------ INPUT MATERIAL ------

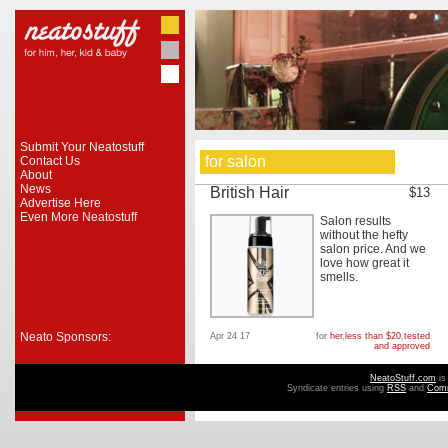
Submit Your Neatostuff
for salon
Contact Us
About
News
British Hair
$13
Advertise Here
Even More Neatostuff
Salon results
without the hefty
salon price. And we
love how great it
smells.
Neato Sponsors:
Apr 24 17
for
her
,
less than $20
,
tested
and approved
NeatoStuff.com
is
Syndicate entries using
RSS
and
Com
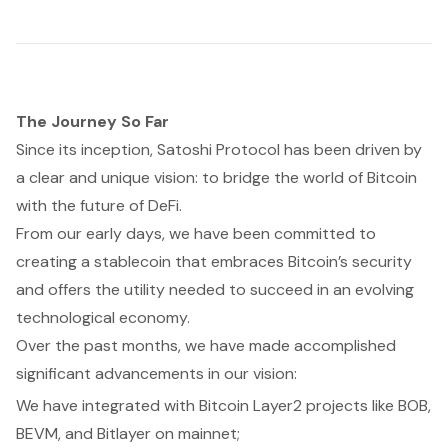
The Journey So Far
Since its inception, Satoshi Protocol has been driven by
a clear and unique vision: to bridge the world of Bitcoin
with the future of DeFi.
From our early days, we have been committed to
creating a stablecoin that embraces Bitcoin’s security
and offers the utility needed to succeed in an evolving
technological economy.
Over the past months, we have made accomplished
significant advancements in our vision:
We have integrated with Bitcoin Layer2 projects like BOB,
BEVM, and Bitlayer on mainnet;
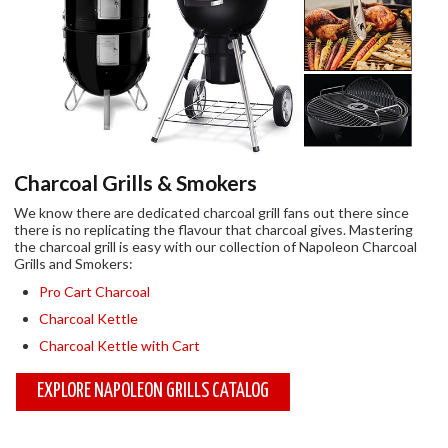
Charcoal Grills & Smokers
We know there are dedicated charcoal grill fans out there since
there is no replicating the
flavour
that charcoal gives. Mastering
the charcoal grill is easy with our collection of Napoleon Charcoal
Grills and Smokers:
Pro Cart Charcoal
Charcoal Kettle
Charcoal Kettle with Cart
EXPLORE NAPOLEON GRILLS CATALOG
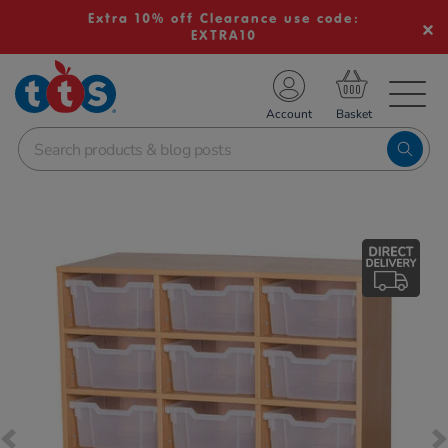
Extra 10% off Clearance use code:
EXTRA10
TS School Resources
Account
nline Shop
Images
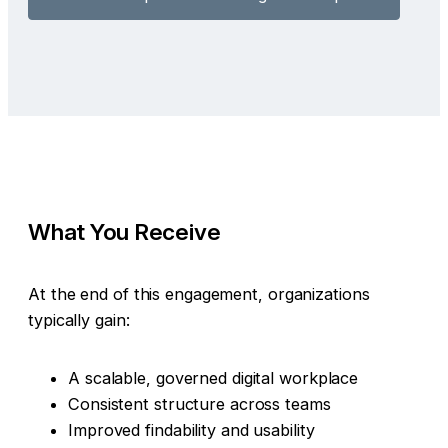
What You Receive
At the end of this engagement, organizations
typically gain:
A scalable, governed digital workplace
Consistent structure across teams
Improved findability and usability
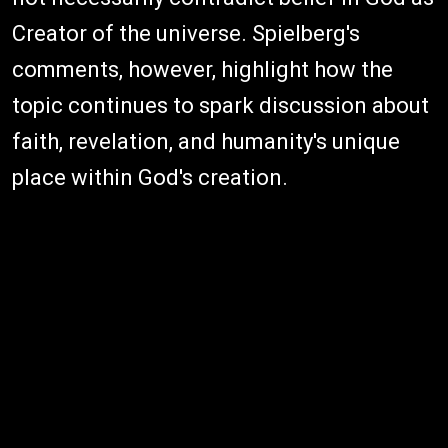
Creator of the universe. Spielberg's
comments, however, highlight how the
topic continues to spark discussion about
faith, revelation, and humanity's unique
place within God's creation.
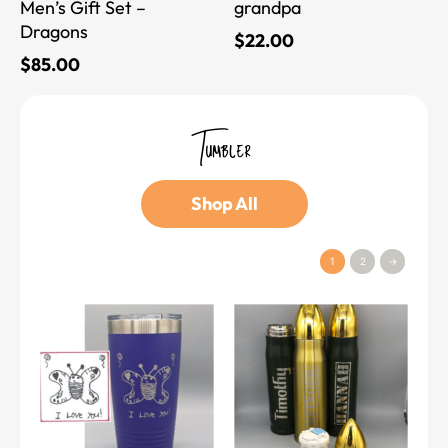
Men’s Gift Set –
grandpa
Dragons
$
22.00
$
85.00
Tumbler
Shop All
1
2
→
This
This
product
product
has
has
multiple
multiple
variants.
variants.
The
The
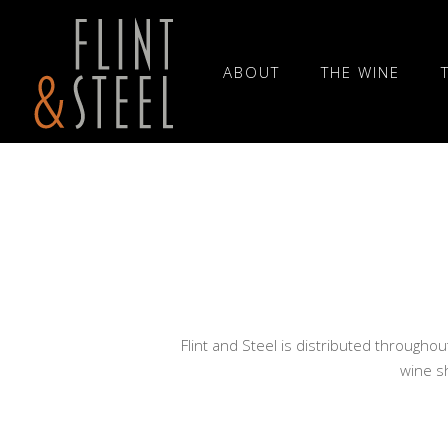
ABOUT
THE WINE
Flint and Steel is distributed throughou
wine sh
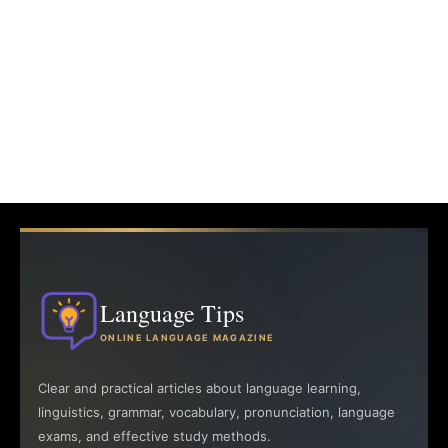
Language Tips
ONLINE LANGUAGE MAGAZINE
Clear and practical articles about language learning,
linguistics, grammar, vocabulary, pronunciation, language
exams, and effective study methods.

------
------ INPUT MATERIAL ------

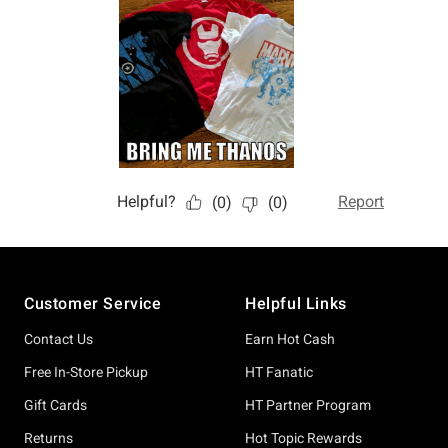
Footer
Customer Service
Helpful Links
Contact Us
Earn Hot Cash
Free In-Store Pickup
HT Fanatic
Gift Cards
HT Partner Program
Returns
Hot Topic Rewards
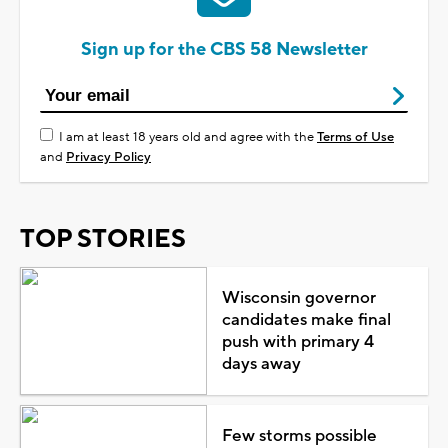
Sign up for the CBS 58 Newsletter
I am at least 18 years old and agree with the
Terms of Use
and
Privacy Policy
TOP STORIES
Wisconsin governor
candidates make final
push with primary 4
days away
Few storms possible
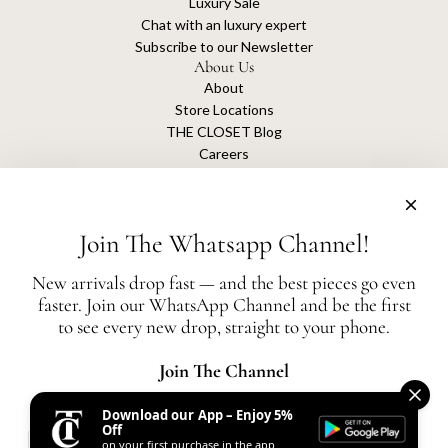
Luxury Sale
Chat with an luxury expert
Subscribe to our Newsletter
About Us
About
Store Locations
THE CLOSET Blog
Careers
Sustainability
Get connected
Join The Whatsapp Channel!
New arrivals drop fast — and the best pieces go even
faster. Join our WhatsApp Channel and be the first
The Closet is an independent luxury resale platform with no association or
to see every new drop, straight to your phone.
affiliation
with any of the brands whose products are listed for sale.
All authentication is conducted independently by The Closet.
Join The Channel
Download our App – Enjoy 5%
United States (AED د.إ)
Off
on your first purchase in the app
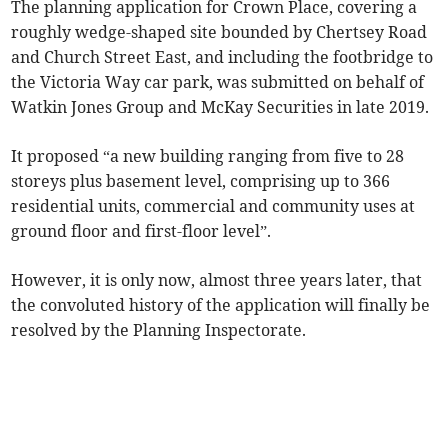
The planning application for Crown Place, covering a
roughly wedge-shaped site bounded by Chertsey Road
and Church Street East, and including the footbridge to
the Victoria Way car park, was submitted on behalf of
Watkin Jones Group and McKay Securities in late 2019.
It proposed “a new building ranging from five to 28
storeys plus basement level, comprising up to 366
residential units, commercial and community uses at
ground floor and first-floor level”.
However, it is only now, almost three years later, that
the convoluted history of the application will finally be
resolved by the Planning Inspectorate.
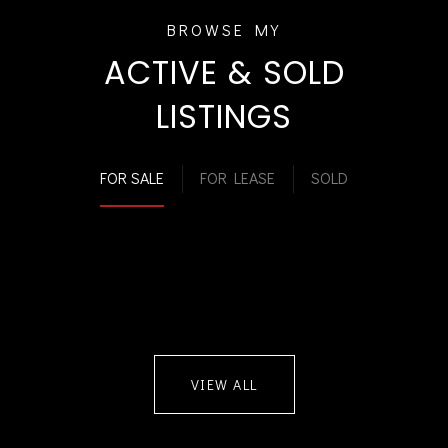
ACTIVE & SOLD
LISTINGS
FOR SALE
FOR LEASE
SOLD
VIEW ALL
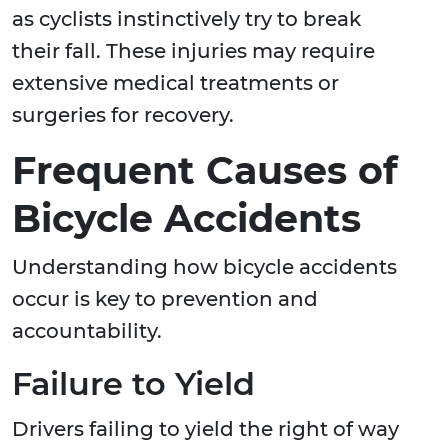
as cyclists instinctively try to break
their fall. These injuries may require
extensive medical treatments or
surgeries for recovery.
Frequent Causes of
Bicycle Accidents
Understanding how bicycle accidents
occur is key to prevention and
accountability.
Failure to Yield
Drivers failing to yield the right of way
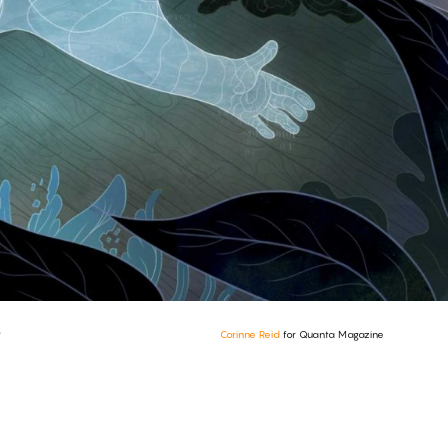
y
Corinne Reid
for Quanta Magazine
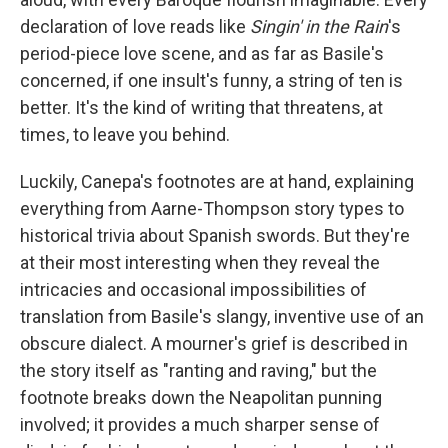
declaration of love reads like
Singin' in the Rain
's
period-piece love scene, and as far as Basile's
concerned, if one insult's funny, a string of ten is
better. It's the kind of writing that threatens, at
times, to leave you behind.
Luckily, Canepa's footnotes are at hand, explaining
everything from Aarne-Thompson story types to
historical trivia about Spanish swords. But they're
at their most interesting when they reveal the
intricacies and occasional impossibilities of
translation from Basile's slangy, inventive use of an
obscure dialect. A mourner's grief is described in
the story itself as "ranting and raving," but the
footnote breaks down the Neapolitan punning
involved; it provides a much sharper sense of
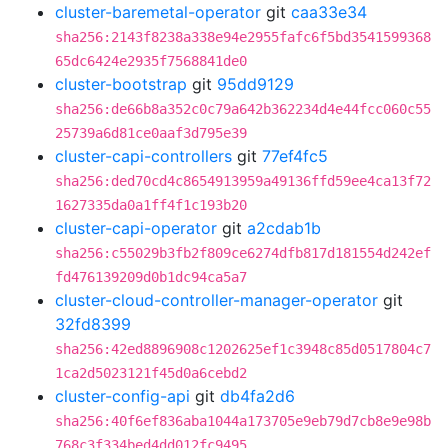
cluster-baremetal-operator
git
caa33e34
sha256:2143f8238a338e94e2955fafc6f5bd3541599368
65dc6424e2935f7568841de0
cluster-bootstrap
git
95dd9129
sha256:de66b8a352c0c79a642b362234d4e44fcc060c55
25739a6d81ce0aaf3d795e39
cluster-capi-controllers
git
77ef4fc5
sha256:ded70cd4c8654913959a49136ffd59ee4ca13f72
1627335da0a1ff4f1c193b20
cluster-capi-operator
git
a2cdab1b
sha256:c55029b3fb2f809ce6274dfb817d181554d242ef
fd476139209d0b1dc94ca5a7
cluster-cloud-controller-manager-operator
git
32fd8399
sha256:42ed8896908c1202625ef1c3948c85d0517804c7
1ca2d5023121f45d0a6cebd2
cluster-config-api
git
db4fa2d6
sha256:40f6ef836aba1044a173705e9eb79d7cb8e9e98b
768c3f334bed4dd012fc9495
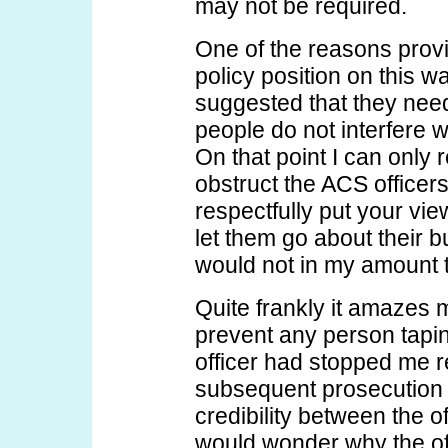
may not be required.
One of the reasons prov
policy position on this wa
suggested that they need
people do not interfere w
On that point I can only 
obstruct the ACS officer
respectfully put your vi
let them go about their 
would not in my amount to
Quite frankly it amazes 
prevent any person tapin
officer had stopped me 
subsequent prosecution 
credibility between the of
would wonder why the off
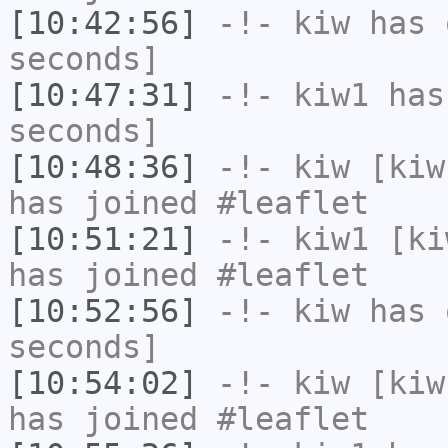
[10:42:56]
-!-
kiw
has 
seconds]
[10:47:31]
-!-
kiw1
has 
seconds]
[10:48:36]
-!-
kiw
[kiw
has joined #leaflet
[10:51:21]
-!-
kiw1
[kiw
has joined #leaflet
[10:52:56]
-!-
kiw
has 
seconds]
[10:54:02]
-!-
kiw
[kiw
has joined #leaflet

------

Start at the line containing "their fall. These injuries may require" above and stop at the line containing "would not in my amount to". Output those lines exactly, both included, but none of the pictures.

=== RESULT ===
their fall. These injuries may require
extensive medical treatments or
surgeries for recovery.
Frequent Causes of
Bicycle Accidents
Understanding how bicycle accidents
occur is key to prevention and
accountability.
Failure to Yield
Drivers failing to yield the right of way
y
Corinne Reid
for Quanta Magazine
declaration of love reads like
Singin' in the Rain
's
period-piece love scene, and as far as Basile's
concerned, if one insult's funny, a string of ten is
better. It's the kind of writing that threatens, at
times, to leave you behind.
Luckily, Canepa's footnotes are at hand, explaining
everything from Aarne-Thompson story types to
historical trivia about Spanish swords. But they're
at their most interesting when they reveal the
intricacies and occasional impossibilities of
translation from Basile's slangy, inventive use of an
obscure dialect. A mourner's grief is described in
the story itself as "ranting and raving," but the
footnote breaks down the Neapolitan punning
involved; it provides a much sharper sense of
cluster-baremetal-operator
git
caa33e34
sha256:2143f8238a338e94e2955fafc6f5bd3541599368
65dc6424e2935f7568841de0
cluster-bootstrap
git
95dd9129
sha256:de66b8a352c0c79a642b362234d4e44fcc060c55
25739a6d81ce0aaf3d795e39
cluster-capi-controllers
git
77ef4fc5
sha256:ded70cd4c8654913959a49136ffd59ee4ca13f72
1627335da0a1ff4f1c193b20
cluster-capi-operator
git
a2cdab1b
sha256:c55029b3fb2f809ce6274dfb817d181554d242ef
fd476139209d0b1dc94ca5a7
cluster-cloud-controller-manager-operator
git
32fd8399
sha256:42ed8896908c1202625ef1c3948c85d0517804c7
1ca2d5023121f45d0a6cebd2
cluster-config-api
git
db4fa2d6
sha256:40f6ef836aba1044a173705e9eb79d7cb8e9e98b
768c3f334bed4dd012fc9495
may not be required.
One of the reasons prov
policy position on this wa
suggested that they need
people do not interfere w
On that point I can only 
obstruct the ACS officer
respectfully put your vi
let them go about their 
would not in my amount to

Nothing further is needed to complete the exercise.